George’s question (via Twitter) was a response to a review that I wrote of her wonderful 2014 Ninety Percent of Everything: Inside Shipping, the Invisible Industry That Puts Clothes on Your Back, Gas in Your Car, and Food on Your Plate. 

In my review of the book, I mentioned that I’d been wanting to read her book since 2014 - as her earlier book The Big Necessity: The Unmentionable World of Human Waste and Why It Matters is one of my all time favorites - but that I had waited to read her latest book until the audiobook version became available this June.

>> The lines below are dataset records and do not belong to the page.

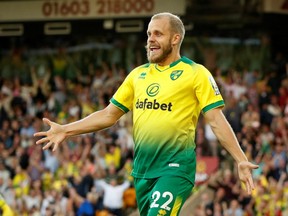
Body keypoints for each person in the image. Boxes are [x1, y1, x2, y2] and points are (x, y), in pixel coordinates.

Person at [34, 12, 259, 216]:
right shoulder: (137, 76)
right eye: (149, 34)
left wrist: (240, 159)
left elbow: (216, 120)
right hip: (142, 172)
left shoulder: (195, 73)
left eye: (158, 34)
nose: (150, 39)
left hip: (175, 169)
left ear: (175, 39)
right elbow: (108, 115)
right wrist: (66, 129)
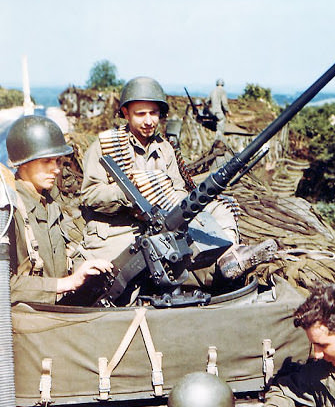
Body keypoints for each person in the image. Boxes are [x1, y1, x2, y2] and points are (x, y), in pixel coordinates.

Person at [80, 76, 276, 288]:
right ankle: (213, 271)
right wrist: (127, 194)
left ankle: (228, 256)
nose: (148, 121)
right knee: (127, 276)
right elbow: (90, 195)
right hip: (120, 229)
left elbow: (177, 191)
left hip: (160, 224)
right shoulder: (104, 146)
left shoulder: (164, 149)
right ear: (125, 113)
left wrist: (193, 208)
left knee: (218, 208)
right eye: (140, 114)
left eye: (153, 113)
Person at [5, 115, 112, 304]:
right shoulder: (9, 212)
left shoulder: (51, 203)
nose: (56, 169)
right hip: (28, 320)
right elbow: (6, 286)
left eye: (56, 161)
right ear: (23, 162)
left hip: (56, 310)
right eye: (46, 161)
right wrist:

In answering George, I have this fantasy that she will decide to write a book about how books and reading are changing.  That she will get inspired to call attention to the balance of costs and benefits of Amazon’s digital book monopoly.  That George will investigate the increasing importance of libraries (both public and academic) in our ever-more stratified economy, the comeback of small independently owned bookstores, and the stubborn subculture of misfits who prefer books over blog post and tweets.

The reason that I waited until the 2017 audiobook of Ninety Percent of Everything to read the 2014 book is that audiobooks are creators of time.

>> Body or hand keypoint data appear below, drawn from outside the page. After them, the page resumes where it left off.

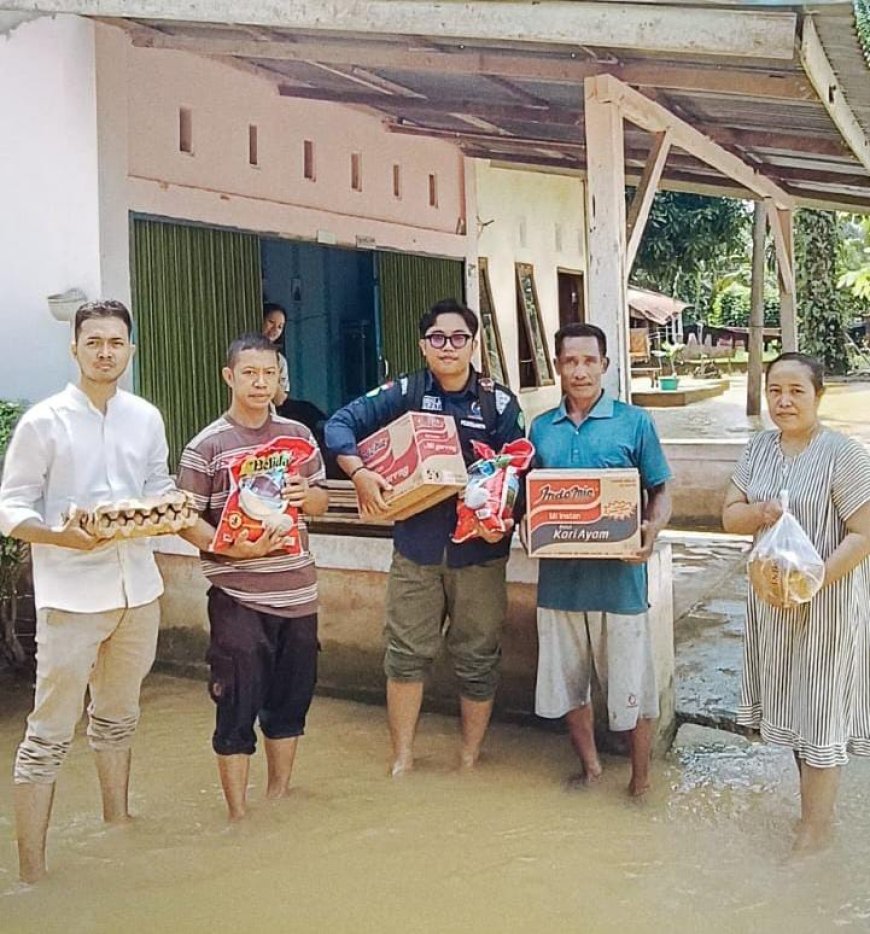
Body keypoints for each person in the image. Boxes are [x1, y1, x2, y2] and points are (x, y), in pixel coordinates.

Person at [0, 300, 174, 884]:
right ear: (73, 348)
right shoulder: (44, 421)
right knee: (49, 731)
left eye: (116, 342)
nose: (105, 352)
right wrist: (60, 537)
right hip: (70, 597)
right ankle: (32, 873)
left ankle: (118, 826)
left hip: (138, 591)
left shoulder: (145, 417)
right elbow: (10, 508)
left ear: (131, 350)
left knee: (119, 716)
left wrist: (177, 512)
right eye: (93, 341)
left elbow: (157, 488)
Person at [324, 298, 525, 775]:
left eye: (459, 338)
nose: (448, 346)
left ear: (474, 344)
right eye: (438, 338)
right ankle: (403, 758)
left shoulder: (499, 403)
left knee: (478, 658)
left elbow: (519, 468)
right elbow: (338, 425)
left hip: (480, 555)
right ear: (423, 344)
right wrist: (359, 473)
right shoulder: (406, 391)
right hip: (415, 550)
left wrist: (498, 492)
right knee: (405, 656)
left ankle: (469, 758)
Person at [722, 352, 870, 853]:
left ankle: (814, 833)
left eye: (795, 391)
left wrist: (814, 578)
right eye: (774, 392)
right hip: (771, 606)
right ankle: (812, 813)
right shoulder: (758, 449)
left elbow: (864, 532)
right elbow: (729, 516)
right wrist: (761, 511)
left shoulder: (843, 454)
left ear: (818, 396)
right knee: (792, 705)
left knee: (823, 712)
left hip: (827, 605)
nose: (783, 402)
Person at [177, 333, 328, 821]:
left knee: (290, 706)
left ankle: (279, 796)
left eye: (269, 374)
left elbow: (321, 501)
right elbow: (185, 518)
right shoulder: (206, 446)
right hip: (238, 596)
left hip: (298, 593)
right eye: (250, 373)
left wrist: (307, 494)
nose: (261, 383)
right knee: (236, 705)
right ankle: (238, 817)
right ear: (229, 377)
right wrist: (227, 545)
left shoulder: (299, 437)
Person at [528, 322, 672, 796]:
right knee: (570, 687)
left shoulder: (635, 422)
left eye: (590, 361)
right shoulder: (540, 429)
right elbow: (530, 498)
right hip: (560, 584)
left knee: (634, 688)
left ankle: (640, 782)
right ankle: (590, 769)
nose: (580, 370)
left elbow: (661, 491)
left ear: (605, 366)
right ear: (557, 367)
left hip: (621, 584)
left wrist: (651, 531)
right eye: (570, 361)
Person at [262, 301, 290, 409]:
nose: (274, 330)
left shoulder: (280, 360)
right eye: (271, 322)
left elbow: (279, 400)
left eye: (280, 327)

An audiobook allows me to read while doing other things.  Since most of my life is about doing other things, then the only real opportunity that I have to read books is if I can listen to them with my ears while doing something else with my eyes, hands, and feet.

How much of your day is spent doing something where you could also be reading?  Do you commute, clean, cut, chop, or cook?  If so, an audiobook can be your companion.

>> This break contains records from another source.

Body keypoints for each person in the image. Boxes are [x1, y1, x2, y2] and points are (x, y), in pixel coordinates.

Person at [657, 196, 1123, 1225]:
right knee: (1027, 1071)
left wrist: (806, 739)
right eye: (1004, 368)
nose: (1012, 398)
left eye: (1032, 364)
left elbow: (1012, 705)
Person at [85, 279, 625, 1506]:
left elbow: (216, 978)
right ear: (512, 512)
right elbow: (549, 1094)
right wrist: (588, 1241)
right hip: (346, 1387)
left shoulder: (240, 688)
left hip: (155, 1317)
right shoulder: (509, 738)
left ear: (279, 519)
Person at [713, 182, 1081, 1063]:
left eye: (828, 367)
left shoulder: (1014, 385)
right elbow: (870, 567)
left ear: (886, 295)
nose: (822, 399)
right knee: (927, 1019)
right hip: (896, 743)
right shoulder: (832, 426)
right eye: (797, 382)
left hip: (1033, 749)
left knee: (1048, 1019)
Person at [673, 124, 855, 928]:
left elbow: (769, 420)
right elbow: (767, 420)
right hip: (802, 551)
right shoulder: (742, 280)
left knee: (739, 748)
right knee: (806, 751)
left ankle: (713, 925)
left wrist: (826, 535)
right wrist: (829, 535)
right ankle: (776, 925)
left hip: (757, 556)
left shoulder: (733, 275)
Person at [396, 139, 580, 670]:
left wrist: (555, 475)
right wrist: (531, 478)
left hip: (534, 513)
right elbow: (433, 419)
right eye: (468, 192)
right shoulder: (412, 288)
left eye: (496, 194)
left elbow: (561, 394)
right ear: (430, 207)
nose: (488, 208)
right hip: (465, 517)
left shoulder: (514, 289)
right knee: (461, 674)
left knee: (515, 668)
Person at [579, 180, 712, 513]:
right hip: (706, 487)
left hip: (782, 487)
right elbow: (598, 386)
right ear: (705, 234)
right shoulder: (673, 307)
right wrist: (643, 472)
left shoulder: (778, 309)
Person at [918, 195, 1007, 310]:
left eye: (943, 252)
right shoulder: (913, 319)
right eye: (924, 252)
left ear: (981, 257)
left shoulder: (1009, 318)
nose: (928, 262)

Rose George could write a book about how technology is changing the act of marketing and consuming books - with an emphasis on both the good and the bad of this story.  Digital books, both e-books and audiobooks, open up new possibilities for writers and readers.  Books are cheaper to distribute and easier to consume than at any point in history.   

At the same time, books must compete with other digital content that is delivered and consumed on the same platform.  I read (well listened to) Ninety Percent of Everything on my iPhone, the same device that brings me news and e-mail and videos and games and social media.   

There is a story about how the medium in which we discover and consume books impacts which books are written and read.  What that story might be none of us are quite sure.  Rose George would be the perfect writer to untangle these threads.

How great is it when one of your favorite authors reaches out to you directly?

How would you explain to Rose George why you will likely not read a book unless there is an audiobook version?